Create Turi Create Environment

Use either the Anaconda Navigator GUI or a Terminal command to create an environment where you can run Turi Create code.

GUI: Open Anaconda Navigator, switch to its Environments tab, and import starter/turienv.yaml — simply click the folder icon and locate the file in Finder. Anaconda Navigator will fill in the environment name from the file:

Terminal: Open Terminal and enter this command:

conda env create -f <drag starter/turienv.yaml file from Finder>

Launch Jupyter Notebook

Use either the GUI or Terminal commands to launch Jupyter notebook in the turienv environment.

First, in Finder, create a local folder named notebooks.

If you have a really new and powerful Mac, download and unarchive the Kaggle Cats and Dogs Dataset, then move the PetImages folder into notebooks, so you can easily load it into the notebook you’re about to create.

The full Kaggle dataset contains 25,000 images, which takes a long time to process on an older Mac. Feel free to use the Pets-1000 folder instead, or create your own dataset.

GUI: If you’re using Anaconda Navigator, switch to the Home tab, check that turienv appears in the Applications on field, then click jupyter Launch:

A terminal window opens to run the Jupyter server, then a browser window displays your home directory.

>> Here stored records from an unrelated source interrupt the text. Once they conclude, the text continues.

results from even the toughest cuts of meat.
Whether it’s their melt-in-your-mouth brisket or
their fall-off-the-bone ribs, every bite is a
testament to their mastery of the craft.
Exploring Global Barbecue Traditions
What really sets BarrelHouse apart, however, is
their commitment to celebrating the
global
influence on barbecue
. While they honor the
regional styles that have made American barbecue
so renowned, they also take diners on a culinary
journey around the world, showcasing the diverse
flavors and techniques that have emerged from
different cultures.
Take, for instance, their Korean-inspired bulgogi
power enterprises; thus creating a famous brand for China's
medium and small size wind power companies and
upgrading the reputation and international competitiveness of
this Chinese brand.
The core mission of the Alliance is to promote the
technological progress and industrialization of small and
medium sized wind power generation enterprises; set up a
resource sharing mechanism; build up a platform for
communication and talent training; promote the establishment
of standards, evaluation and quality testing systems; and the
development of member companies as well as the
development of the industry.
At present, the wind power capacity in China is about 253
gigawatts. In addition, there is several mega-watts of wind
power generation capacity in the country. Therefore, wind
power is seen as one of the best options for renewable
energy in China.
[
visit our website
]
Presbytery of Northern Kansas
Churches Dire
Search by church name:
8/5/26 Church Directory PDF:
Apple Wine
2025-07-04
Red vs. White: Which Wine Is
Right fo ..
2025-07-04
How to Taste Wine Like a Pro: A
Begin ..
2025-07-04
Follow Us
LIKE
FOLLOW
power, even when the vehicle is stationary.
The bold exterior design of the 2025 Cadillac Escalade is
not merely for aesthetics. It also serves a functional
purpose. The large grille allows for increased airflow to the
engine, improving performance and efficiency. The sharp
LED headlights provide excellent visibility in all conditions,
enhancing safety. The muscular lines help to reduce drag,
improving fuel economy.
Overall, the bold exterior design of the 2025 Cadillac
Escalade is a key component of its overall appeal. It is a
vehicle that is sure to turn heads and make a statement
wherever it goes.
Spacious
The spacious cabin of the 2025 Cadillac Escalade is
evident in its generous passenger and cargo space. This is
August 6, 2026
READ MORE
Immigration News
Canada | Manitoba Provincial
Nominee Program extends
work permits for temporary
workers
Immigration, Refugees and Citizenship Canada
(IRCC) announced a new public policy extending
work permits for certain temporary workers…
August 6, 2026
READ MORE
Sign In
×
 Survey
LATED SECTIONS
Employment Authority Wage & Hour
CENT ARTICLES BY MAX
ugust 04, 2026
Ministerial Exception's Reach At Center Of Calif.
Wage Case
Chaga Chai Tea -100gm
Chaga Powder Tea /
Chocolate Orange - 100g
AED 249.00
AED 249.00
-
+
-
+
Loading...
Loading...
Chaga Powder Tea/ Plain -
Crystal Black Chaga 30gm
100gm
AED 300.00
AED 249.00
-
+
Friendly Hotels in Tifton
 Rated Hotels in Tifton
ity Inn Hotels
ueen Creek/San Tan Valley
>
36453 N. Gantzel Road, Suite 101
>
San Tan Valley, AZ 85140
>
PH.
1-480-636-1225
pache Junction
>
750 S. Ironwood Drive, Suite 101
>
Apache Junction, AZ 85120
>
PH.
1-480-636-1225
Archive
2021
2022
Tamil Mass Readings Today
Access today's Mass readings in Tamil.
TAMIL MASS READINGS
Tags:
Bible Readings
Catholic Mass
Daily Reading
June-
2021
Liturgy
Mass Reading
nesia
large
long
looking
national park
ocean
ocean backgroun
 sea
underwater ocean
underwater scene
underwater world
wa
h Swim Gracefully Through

Navigate to your notebooks folder.

Terminal: If you’re using Terminal, enter this command to load turienv:

source activate turienv

The command line prompt now starts with (turienv). Enter this command to start the Jupyter server in the notebooks folder, and display the browser window:

jupyter notebook <drag notebooks folder from the Finder>

Training the Model

Create a new Python 3.6 notebook:

Double-click the title to rename the notebook:

Note: This example is the same as Apple’s Image similarity example, but using the Cat and Dog dataset.

The notebook contains a single empty cell. Type this line in the cell, then press Shift-Enter to run the cell:

import turicreate as tc
Note: Shift-Enter also works in Xcode playgrounds if you want to run just one code statement.

A new empty cell appeared below the first. Type the following in it, then run it:

reference_data = tc.image_analysis.load_images('./PetImages')
reference_data = reference_data.add_row_number()
reference_data.save('./kaggle-pets.sframe')

You’re loading the images into a table, adding row numbers to the table, then saving it for future use. Ignore the JPEG decode failure messages.

Note: While typing Python code, use the Tab key for autocomplete.

In the next cell, run this statement to explore the data:

reference_data.explore()

A window opens, displaying id, path and image columns. Hovering the cursor in a row shows the image:

Next, run this statement:

model = tc.image_similarity.create(reference_data)

This will take a while — In [*] shows it’s running. While you wait, read about unsupervised learning.

Note: To stop the cell before it finishes, click the Stop button (next to Run in the toolbar). Feel free to delete images from PetImages, or just load Pets-1000 instead. I went out for lunch while this ran on my early-2015 MacBook Pro, and it was finished when I returned 90 minutes later ;].

Unsupervised Learning

Providing labeled data to the image classifier enables it to measure how accurate it is by checking its predictions against the labels. This is supervised learning.

Although you supplied the same labeled dataset to this image similarity trainer, it doesn’t use the labels: this model uses unsupervised learning. The underlying model looked at a very large number of images, and taught itself which arrangements of pixel values constituted features that it could use to cluster “similar” images. So just like the image classifier, most of the training time is used for extracting these features from your dataset. Then it does “brute force” nearest neighbors model training: for each image, it computes its distance to every other image, and ranks the other images into radius bands. Again, this step is fast, compared to the feature extraction.